*LISTED RECORDS*:
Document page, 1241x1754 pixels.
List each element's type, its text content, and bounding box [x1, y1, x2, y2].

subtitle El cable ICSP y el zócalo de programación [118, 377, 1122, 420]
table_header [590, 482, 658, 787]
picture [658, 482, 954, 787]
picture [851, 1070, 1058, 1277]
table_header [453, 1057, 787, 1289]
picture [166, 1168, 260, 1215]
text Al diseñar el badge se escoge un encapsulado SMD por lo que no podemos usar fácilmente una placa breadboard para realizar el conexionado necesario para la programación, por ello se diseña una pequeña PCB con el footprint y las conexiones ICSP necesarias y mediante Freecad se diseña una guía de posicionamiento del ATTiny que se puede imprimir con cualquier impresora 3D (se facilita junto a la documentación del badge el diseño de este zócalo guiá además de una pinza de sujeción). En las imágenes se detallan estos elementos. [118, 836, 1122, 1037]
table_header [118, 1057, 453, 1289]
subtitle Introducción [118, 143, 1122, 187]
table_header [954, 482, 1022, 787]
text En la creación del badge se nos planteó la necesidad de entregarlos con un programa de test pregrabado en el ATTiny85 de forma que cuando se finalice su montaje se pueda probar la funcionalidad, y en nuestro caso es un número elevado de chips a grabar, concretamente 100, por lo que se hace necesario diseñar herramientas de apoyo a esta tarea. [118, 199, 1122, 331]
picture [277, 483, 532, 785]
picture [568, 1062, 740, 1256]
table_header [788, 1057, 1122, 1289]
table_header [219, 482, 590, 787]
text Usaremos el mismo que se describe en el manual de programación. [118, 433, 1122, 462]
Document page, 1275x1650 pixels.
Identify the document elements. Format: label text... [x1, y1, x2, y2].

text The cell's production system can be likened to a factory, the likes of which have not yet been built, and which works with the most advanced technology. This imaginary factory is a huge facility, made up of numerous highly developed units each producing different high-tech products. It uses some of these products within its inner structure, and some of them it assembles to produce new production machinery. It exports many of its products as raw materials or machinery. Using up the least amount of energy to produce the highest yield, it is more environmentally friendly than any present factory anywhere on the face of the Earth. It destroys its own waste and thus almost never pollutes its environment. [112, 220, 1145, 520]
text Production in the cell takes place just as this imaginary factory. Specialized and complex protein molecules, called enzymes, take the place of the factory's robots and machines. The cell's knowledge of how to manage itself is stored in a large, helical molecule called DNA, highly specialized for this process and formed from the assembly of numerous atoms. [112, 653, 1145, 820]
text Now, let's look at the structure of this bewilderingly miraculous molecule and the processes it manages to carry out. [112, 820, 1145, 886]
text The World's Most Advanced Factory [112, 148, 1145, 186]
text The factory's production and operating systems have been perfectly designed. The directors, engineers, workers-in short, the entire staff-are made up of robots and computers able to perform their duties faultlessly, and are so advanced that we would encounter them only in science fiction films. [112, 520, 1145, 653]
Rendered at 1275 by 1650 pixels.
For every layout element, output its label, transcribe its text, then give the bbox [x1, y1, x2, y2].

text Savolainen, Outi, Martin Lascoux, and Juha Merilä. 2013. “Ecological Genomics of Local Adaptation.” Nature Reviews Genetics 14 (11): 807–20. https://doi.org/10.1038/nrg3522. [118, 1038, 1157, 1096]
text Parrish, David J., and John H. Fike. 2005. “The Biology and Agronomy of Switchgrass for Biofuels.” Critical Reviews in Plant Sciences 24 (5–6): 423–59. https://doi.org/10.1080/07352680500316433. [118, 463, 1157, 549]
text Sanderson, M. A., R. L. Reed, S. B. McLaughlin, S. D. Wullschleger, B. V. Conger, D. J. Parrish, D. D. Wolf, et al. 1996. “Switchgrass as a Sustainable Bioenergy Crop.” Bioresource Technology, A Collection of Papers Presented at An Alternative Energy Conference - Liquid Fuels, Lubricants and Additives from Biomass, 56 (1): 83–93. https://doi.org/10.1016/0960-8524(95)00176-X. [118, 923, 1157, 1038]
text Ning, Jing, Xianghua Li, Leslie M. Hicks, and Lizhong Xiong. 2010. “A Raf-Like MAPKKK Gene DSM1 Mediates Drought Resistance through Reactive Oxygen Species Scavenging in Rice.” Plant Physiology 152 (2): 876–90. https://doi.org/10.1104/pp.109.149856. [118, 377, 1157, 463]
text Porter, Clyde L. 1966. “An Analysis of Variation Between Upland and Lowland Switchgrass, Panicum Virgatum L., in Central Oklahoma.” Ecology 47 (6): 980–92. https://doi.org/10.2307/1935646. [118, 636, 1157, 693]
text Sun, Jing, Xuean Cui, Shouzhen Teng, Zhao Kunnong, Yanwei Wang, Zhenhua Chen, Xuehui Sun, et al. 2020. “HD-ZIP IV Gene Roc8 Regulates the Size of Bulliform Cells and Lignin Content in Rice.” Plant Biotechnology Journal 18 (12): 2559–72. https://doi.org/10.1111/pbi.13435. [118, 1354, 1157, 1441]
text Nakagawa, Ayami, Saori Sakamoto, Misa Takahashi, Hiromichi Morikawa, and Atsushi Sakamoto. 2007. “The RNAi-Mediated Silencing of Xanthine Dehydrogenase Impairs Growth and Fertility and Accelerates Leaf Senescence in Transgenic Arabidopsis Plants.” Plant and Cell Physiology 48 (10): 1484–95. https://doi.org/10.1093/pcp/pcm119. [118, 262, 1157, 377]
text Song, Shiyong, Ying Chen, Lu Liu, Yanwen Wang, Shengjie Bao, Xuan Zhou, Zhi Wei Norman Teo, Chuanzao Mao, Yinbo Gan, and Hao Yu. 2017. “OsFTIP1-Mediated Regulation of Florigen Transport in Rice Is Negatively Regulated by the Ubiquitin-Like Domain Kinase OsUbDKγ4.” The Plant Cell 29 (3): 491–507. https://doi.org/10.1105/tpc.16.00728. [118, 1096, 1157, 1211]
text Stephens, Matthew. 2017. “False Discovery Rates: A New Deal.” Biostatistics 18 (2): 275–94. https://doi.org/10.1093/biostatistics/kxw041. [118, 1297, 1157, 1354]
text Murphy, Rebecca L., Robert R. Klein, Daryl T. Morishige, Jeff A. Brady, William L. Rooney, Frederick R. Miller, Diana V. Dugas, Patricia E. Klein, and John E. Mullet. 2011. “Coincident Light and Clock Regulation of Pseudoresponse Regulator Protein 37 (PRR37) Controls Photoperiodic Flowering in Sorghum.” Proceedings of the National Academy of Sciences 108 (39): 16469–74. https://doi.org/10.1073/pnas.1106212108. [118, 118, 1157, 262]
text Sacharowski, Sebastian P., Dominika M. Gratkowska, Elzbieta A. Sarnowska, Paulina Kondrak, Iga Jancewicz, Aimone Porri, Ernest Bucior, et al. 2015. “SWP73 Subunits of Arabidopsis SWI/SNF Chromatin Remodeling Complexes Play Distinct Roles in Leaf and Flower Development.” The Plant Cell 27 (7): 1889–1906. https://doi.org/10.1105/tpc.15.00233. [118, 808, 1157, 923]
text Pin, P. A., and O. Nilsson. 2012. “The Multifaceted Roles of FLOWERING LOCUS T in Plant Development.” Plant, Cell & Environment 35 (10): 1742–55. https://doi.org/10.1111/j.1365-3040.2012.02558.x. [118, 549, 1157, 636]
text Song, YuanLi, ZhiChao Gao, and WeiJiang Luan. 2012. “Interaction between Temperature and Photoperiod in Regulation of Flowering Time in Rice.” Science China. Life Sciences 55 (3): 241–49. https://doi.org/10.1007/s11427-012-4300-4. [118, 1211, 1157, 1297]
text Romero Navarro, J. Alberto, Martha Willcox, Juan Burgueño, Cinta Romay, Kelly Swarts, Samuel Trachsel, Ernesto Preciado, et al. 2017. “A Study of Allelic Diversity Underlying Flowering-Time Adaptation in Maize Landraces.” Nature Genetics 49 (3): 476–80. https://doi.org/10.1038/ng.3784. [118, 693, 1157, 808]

*WHAT YOU NEED TO DO*:
Please copy each line of the material that contains the word "structure".

*TASK ANSWER*:
text The cell's production system can be likened to a factory, the likes of which have not yet been built, and which works with the most advanced technology. This imaginary factory is a huge facility, made up of numerous highly developed units each producing different high-tech products. It uses some of these products within its inner structure, and some of them it assembles to produce new production machinery. It exports many of its products as raw materials or machinery. Using up the least amount of energy to produce the highest yield, it is more environmentally friendly than any present factory anywhere on the face of the Earth. It destroys its own waste and thus almost never pollutes its environment. [112, 220, 1145, 520]
text Now, let's look at the structure of this bewilderingly miraculous molecule and the processes it manages to carry out. [112, 820, 1145, 886]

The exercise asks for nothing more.